Queste sono uguali per tutti e dunque riconoscibili anche fra etnie diverse, come lo studio dello stesso psicologo presso le popolazioni indigene in Papua Nuova Guinea ha dimostrato (1972) (4). A queste Ekman ha poi successivamente aggiunto altre emozioni, chiamate secondarie, come: imbarazzo, divertimento, colpa, eccitamento, ecc. (5)

Prima di questi studi, era usanza affidarsi al famoso “poligrafo” per ricercare la verità soprattutto in campo investigativo. Gli studi di Ekman hanno però evidenziato enormi problemi nell’utilizzo esclusivo di questo strumento e infatti egli afferma nel suo I volti della menzogna (1985) che «Una microespressione può rilevare rabbia, paura, senso di colpa, ecc., il poligrafo può dirci soltanto che l’interrogato prova una qualche emozione.» (6)

Per migliorare il riconoscimento di questi rapidi movimenti del corpo, egli ha creato allora il sistema F.A.C.E. (Micro Expression Training Tool), in grado di esercitare l’utente alla discriminazione delle emozioni umane nei secondi in cui queste vengono attuate. (7)

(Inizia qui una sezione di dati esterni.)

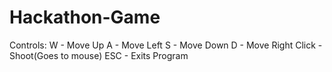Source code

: # Hackathon-Game
Controls:
W - Move Up
A - Move Left
S - Move Down
D - Move Right
Click - Shoot(Goes to mouse)
ESC - Exits Program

Il linguaggio è sicuramente il terreno più fertile su cui indagare e dove le più differenti discipline si incontrano condividendo un unico fine.

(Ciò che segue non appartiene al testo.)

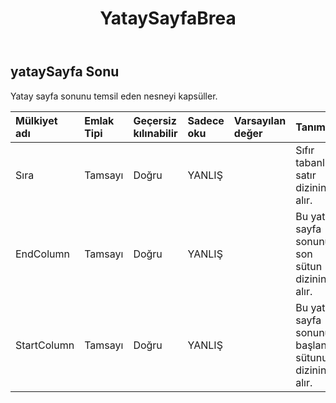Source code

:﻿---
title: YataySayfaBrea
second_title: Aspose.Cells Cloud Documen
type: docs
url: /tr/specification/model/horizontalpagebreak/
description: "Aspose.Cells Bulut modeli spesifikasyonu: HorizontalPageBreak. Açma, oluşturma, düzenleme, bölme, birleştirme, karşılaştırma ve dönüştürme gibi özelliklerle Excel ve diğer elektronik tablo belgelerini zahmetsizce yönetin"
kwords: Excel, Office, Elektronik Tablo, Cloud REST API, HorizontalPageBreak
weight: 50
---
## **yataySayfa Sonu**

 Yatay sayfa sonunu temsil eden nesneyi kapsüller.

| Mülkiyet adı| Emlak Tipi| Geçersiz kılınabilir| Sadece oku| Varsayılan değer| Tanım|
|:- |:- |:- |:- |:- |:- |
| Sıra| Tamsayı| Doğru| YANLIŞ|| Sıfır tabanlı satır dizinini alır.|
| EndColumn| Tamsayı| Doğru| YANLIŞ|| Bu yatay sayfa sonunun son sütun dizinini alır.|
| StartColumn| Tamsayı| Doğru| YANLIŞ|| Bu yatay sayfa sonunun başlangıç sütunu dizinini alır.|

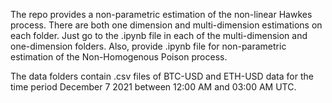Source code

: The repo provides a non-parametric estimation of the non-linear Hawkes process. There are both one dimension and multi-dimension estimations on each folder. Just go to the .ipynb file in each of the multi-dimension and one-dimension folders. Also, provide .ipynb file for non-parametric estimation of the Non-Homogenous Poison process.

The data folders contain .csv files of BTC-USD and ETH-USD data for  the time period December 7 2021 between 12:00 AM and 03:00 AM UTC.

La filosofia, la semiotica, l’antropologia, la storia, la linguistica sono tutte branche del sapere che cooperano affinché si scopra e si conosca il nostro modo di comunicare, da dove deriva e fin dove arriverà. 

La bellezza del linguaggio non è data, allora, tanto dall’uso di belle parole, del corretto impiego dei tempi verbali o dalla poeticità delle proprie frasi, quanto dall’impalcatura che lo sorregge, dalla vastità dei mondi che stanno dietro alla comunicazione. Mondi che sono fatti di silenzi che valgono più di mille parole, sottintesi che lasciano presagire quello che si vorrebbe dire o che soltanto si pensa, ma soprattutto espressioni, tic e piccoli gesti che svelano le reali intenzioni dell’interlocutore, se soltanto si aguzzasse la vista e l’attenzione necessaria. I lapsus, le ripetizioni, le cosiddette “non parole” (8) («Uhm…Ehm…») ma anche uno sguardo fisso possono significare turbamento, agitazione.

E allora: Look closer.


(1) Tagline della serie tv Lie to me URL: https://web.archive.org/web/20120129034828/http://www.movieposterdb.com/poster/c3cf285c
(2) Ekman, Paul, I volti della menzogna. Gli indizi dell’inganno nei rapporti interpersonali, Firenze: Giunti, 2009, p.119.
(3) Ibidem.
(4) https://www.stateofmind.it/2018/06/paul-ekman-emozioni-espressioni-facciali/
(5) Ibidem.
(6) Ekman, Paul, I volti della menzogna. Gli indizi dell’inganno nei rapporti interpersonali, Firenze: Giunti, 2009, p.184.
(7) https://www.stateofmind.it/2018/06/paul-ekman-emozioni-espressioni-facciali/
(8) Ekman, Paul, I volti della menzogna. Gli indizi dell’inganno nei rapporti interpersonali, Firenze: Giunti, 2009, p. 80. 

Bibliografia:

Ekman, Paul, I volti della menzogna. Gli indizi dell’inganno nei rapporti interpersonali, Firenze: Giunti, 2009.